2 Responses to “Changing corporate culture”
  1. Luke Says:

    Sugar-coating change is absolutely necessary. The only times it isn’t is when there is no other choice, but to change.

    Of course, change comes in many different flavors.

    While I was in college “they” decided to implement the Angel web-based learning system (it’s an online control system many colleges use to help with academic exchanges) and it was essentially a flop in the year or so I was exposed to it. Mostly because it was more difficult to use than normal email and a simple shared folder of class items. But there were lots of other tools the Angel software had available.

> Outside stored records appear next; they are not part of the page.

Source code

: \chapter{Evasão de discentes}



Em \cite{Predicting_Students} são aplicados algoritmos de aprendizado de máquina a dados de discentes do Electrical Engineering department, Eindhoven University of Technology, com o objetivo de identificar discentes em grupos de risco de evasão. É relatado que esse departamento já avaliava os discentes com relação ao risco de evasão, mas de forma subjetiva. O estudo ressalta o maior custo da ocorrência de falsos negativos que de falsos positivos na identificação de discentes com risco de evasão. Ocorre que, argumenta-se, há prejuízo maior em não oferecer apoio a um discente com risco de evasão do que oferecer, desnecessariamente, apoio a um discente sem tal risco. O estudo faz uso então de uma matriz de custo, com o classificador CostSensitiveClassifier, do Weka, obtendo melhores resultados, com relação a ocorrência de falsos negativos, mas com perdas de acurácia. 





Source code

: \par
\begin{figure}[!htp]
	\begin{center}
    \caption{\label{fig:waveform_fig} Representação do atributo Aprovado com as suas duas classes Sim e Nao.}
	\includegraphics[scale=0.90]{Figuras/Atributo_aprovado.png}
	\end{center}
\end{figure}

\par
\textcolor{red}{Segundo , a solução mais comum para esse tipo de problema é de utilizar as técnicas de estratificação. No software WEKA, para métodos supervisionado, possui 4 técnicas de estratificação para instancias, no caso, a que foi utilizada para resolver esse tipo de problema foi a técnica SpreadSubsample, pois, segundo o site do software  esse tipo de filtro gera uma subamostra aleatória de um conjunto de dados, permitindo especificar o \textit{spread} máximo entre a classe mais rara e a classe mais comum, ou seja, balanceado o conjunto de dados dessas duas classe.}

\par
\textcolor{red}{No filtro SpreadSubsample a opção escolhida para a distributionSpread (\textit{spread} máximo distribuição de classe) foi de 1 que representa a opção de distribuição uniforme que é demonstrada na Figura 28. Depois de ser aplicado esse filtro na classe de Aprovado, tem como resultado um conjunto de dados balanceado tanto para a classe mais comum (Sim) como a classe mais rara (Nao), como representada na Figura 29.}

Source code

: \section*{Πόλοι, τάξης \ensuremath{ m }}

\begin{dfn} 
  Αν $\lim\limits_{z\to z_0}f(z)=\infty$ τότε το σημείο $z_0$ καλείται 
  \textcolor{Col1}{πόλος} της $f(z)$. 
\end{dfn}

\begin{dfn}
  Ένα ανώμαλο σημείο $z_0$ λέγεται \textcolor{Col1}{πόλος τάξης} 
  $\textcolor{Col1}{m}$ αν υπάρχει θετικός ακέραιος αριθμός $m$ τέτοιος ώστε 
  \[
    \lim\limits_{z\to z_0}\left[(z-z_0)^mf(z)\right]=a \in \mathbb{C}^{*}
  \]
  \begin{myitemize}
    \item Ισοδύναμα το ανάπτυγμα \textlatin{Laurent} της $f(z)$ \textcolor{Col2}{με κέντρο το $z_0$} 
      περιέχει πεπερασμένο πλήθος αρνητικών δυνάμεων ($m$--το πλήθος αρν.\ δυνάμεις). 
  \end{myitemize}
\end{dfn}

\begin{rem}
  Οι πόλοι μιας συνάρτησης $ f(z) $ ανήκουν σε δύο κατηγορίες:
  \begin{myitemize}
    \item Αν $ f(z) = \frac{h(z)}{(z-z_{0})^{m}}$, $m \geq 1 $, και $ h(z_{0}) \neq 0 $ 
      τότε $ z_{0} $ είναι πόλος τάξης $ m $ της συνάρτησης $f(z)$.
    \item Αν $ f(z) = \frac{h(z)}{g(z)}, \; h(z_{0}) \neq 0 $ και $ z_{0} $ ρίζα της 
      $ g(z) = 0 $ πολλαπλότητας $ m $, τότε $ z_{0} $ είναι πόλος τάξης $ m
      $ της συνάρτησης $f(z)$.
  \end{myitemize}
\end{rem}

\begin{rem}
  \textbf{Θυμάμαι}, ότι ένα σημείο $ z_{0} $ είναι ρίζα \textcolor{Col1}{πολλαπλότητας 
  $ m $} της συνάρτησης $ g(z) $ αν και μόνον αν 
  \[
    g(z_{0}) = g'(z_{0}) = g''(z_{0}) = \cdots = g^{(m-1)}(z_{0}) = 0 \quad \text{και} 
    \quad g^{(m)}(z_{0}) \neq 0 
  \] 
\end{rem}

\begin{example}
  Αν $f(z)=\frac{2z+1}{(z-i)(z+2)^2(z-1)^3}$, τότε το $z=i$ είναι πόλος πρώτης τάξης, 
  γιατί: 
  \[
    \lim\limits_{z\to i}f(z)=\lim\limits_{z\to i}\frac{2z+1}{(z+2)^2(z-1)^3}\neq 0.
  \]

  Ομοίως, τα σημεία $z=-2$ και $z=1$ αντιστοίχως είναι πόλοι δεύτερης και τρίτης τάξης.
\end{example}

I talked to a few people who were still around after I graduated and as the Profs learned to sugar-coat the system (and Angel made some updates to glaring annoyances/errors) then the system was wonderful to use. I can only imagine what it’s like now with that system as nearly every student will have started their freshman year with the system in place.

    So finding a reason to roll out the technology and giving everyone a good (useful) reason to use it is a good sugar coating.

  2. Miki Says:

    Hi Luke, Actually, I think fun trumps usefulness every time when implementing new technology or anything else, for that matter. Usefulness smacks of ‘take it, it’s good for you’, whereas fun is sweeter, which makes it a forbidden treat.